Richard Greenacre is a Naarm/Melbourne based industrial designer whose work encompasses furniture, lighting and object design. His design approach is grounded in material experimentation and research, and places emphasis on hands-on experience and the act of designing through making. Over the last decade Greenacre has been increasingly focused on exploring the material possibilities of clay, creating work that dwells in the liminal space between Industrial Design and Craft.

Highly Commended Lighting Design

Kaspian Kan, Six Sticks


best object design
Makushla Harper

Sobremesa Cup Set


The Sobremesa Cup Set is named after the Spanish word for languid afternoons following lunchtime, in the golden summer sun, and was designed to encourage new movement patterns and ways of interaction. The polished stainless steel surfaces glint and gleam in the long afternoon light, reflecting sparkles in eyes from easy laughter. The work has been designed for outdoor dining; each cup hooks onto a pack or branch, rather than sitting on a table, therefore the contents must be consumed before setting the cup down. The Sobremesa Cup Set is made for subdued soirees on a patio, through to multi-day treks through the mountains. The user can cradle the Sobremesa cup in two hands, with a warm coffee or cocoa, elegantly hold wine in a single hand, stand the cup upright by pushing the handle into soil or sand, and roll the cup along the ground.
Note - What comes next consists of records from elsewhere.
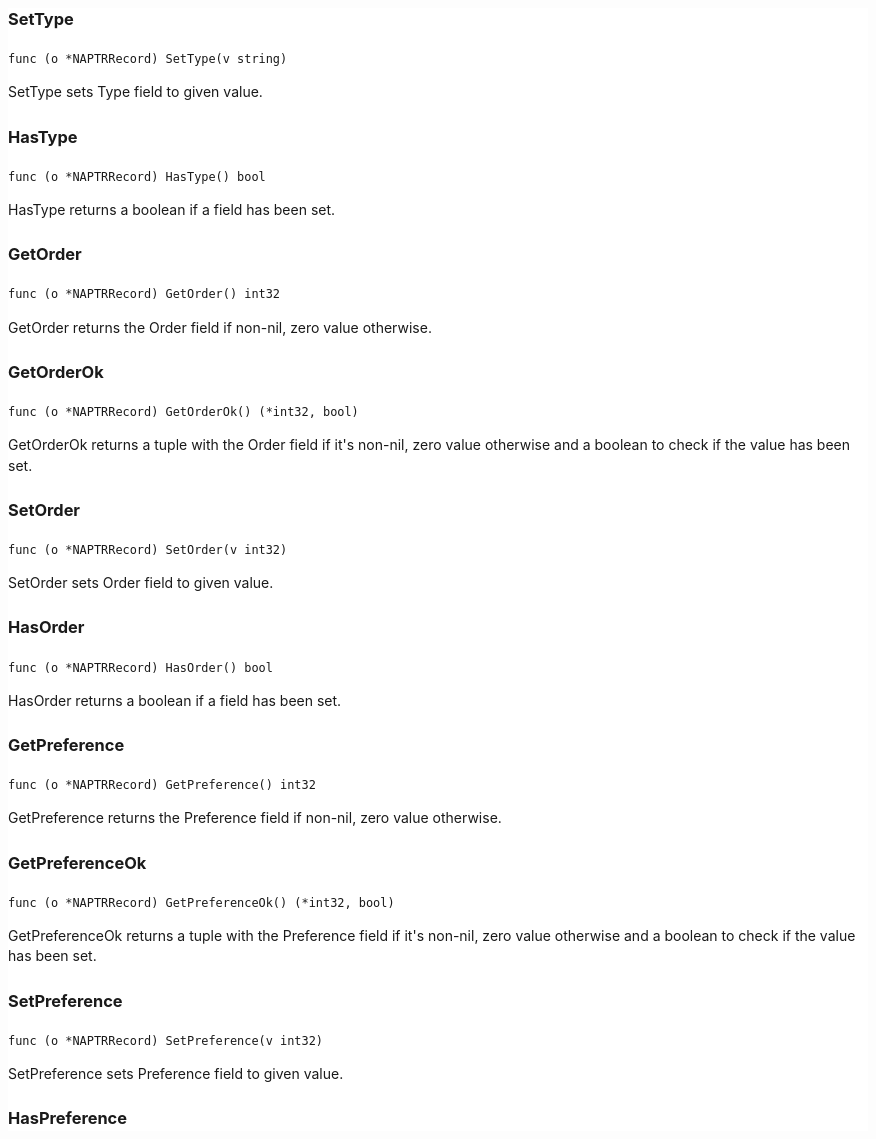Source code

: ### SetType

`func (o *NAPTRRecord) SetType(v string)`

SetType sets Type field to given value.

### HasType

`func (o *NAPTRRecord) HasType() bool`

HasType returns a boolean if a field has been set.

### GetOrder

`func (o *NAPTRRecord) GetOrder() int32`

GetOrder returns the Order field if non-nil, zero value otherwise.

### GetOrderOk

`func (o *NAPTRRecord) GetOrderOk() (*int32, bool)`

GetOrderOk returns a tuple with the Order field if it's non-nil, zero value otherwise
and a boolean to check if the value has been set.

### SetOrder

`func (o *NAPTRRecord) SetOrder(v int32)`

SetOrder sets Order field to given value.

### HasOrder

`func (o *NAPTRRecord) HasOrder() bool`

HasOrder returns a boolean if a field has been set.

### GetPreference

`func (o *NAPTRRecord) GetPreference() int32`

GetPreference returns the Preference field if non-nil, zero value otherwise.

### GetPreferenceOk

`func (o *NAPTRRecord) GetPreferenceOk() (*int32, bool)`

GetPreferenceOk returns a tuple with the Preference field if it's non-nil, zero value otherwise
and a boolean to check if the value has been set.

### SetPreference

`func (o *NAPTRRecord) SetPreference(v int32)`

SetPreference sets Preference field to given value.

### HasPreference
Makushla Harper is an emerging Industrial Designer from Tasmania, now based in Melbourne. Her design methodology centres around texture and tactile experience, leaning heavily on physical prototyping to find new ways of working with existing materials. She finds inspiration in the outdoors as an avid hiker, boulderer and adventurer. She is a graduate of RMIT Industrial Design, and currently works as a lighting designer and sessional lecturer.

Highly Commended Object Design

Bridget Saville, Of Which We Are Made
Rebecca George, Material Memory




IMAGE > Makushla Harper, Sobremesa Cup Set, Stainless Steel, 10 x 7 x 7cm. Courtesy of the artist.


ADA Design Futures Award
Carl Broesen

Loom Lounge


Carl Broesen’s works re-imagine functional furniture as a catalyst for connection and shared experiences, in line with the theme "We have shared bread and salt." The Loom Lounge invites people to gather and sit together, its woven structure symbolizing the coming together of diverse materials—just as shared meals bring people closer. This piece is designed to transform everyday moments into opportunities for deeper connection, reflecting the essence of shared bread and salt in building community.

Carl Broesen is a furniture, lighting, and object designer-maker based in Melbourne (Naarm). He enjoys being in the workshop crafting new and interesting objects that reflect the value of sustainability with poetic and functional merit. He believes design plays a pivotal role in shaping the world we live in, and with it a responsibility for designers to solve problems that ultimately benefit the planet and everything in it. Whilst studying a Bachelor of Design in product design, Broesen dived into the design industry working as a concept designer and fabricator working with acclaimed designers, most notably Adam Goodrum and Patryk Koca. Since graduating, he has worked across the design field from architectural model making through to furniture prototyping and design resolution. Currently working in the design & production development team at Tait outdoor furniture, he is heavily involved in all stages of the design process from concept to product delivery and ongoing development. Alongside this, he continues to develop his own products through his practice Carl Broesen Studio.




IMAGE > Carl Broesen, Loom Lounge, Cotton, Polyester, Wool, Felt, Nickle plated Steel, 76 x 200 x 81cm. Courtesy of the artist.